Difficulty with executive-functioning skills. Organization, planning and memory are helpful not only in school or the workplace, but also in relationships. If a person with ADHD is always late to meet a friend for lunch, then that friend could eventually feel they can’t rely on that person or they don’t value their time.

“One social expectation is that you be on time. If you text me, you respond to my text,” said Maguire. If people with ADHD don’t adhere to these social norms, relationships can suffer.

People with ADHD sometimes struggle with what experts call “time blindness” — when you are unaware of the passage of time.

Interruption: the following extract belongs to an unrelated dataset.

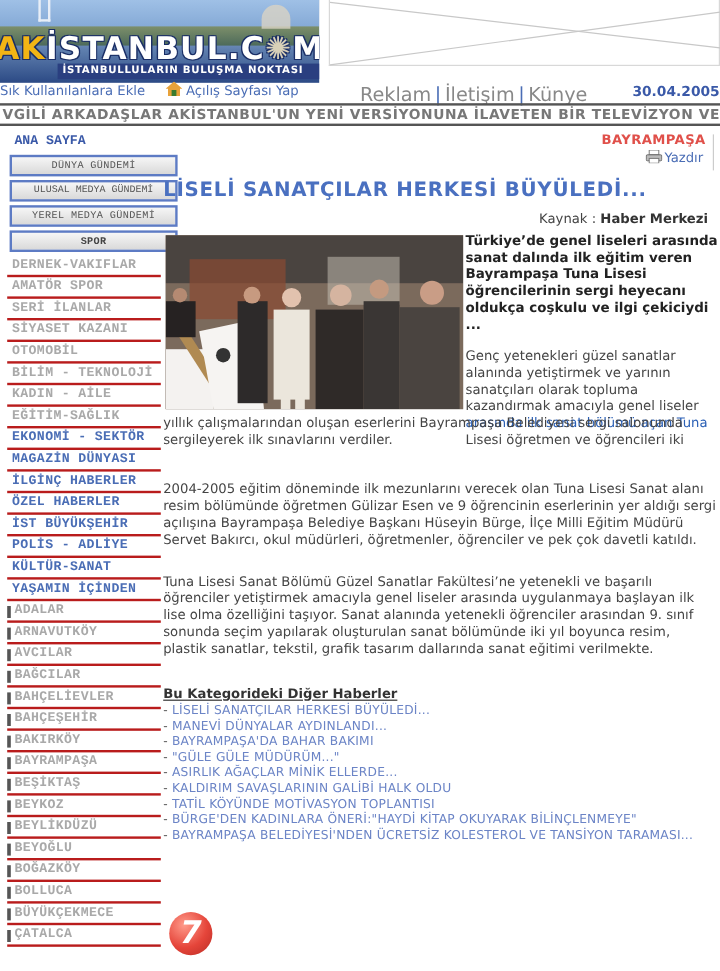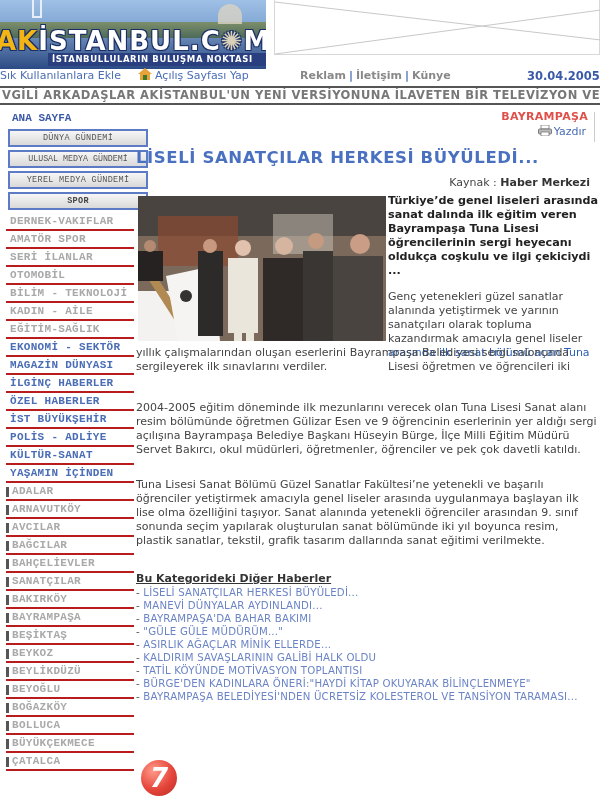"Reklam | İletişim | Künye" .toplinks .links { font-size: 11px -> 16px; font-weight: bold -> normal }
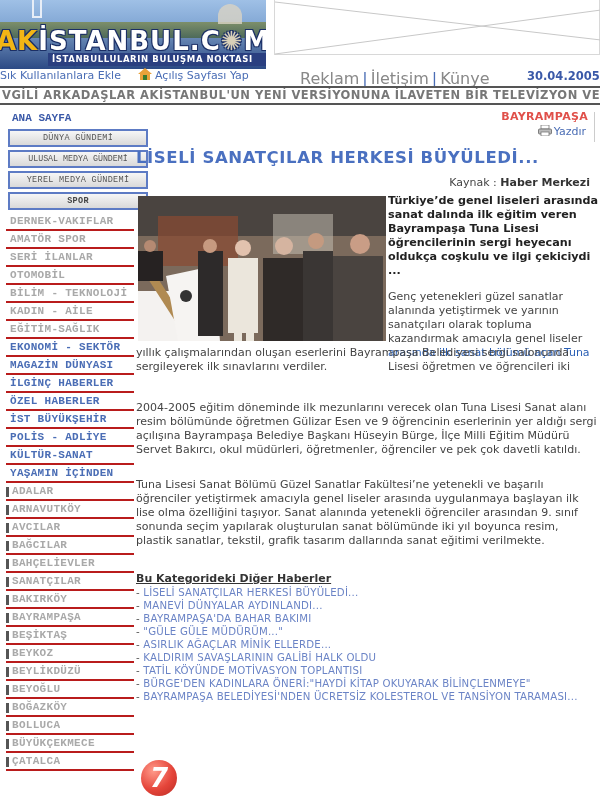"SİYASET KAZANI" span.cat { html: none -> <span>SİYASET KAZANI</span> }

This behavior can also disrupt relationships.

“If they’re chronically late and they don’t have a real excuse and say, ‘Oh, I was on TikTok, and I just spaced,’ ” their friends will feel upset, said Anita Robertson, a clinical social worker in Texas and the author of, “ADHD & Us: A Couple’s Guide to Loving and Living With Adult ADHD.”

Other people’s misunderstanding of ADHD. “ADHD is not taken seriously, and it’s looked at as a character flaw,” Wexelblatt said. That can mean that people with ADHD aren’t given the benefit of the doubt in social situations or assumed to be “flakes,” as Hamdani has been labeled. For example, if a person tells their friend with ADHD about an upcoming job interview that they are nervous about, but that friend later forgets to ask how it went, it could be misinterpreted as not caring.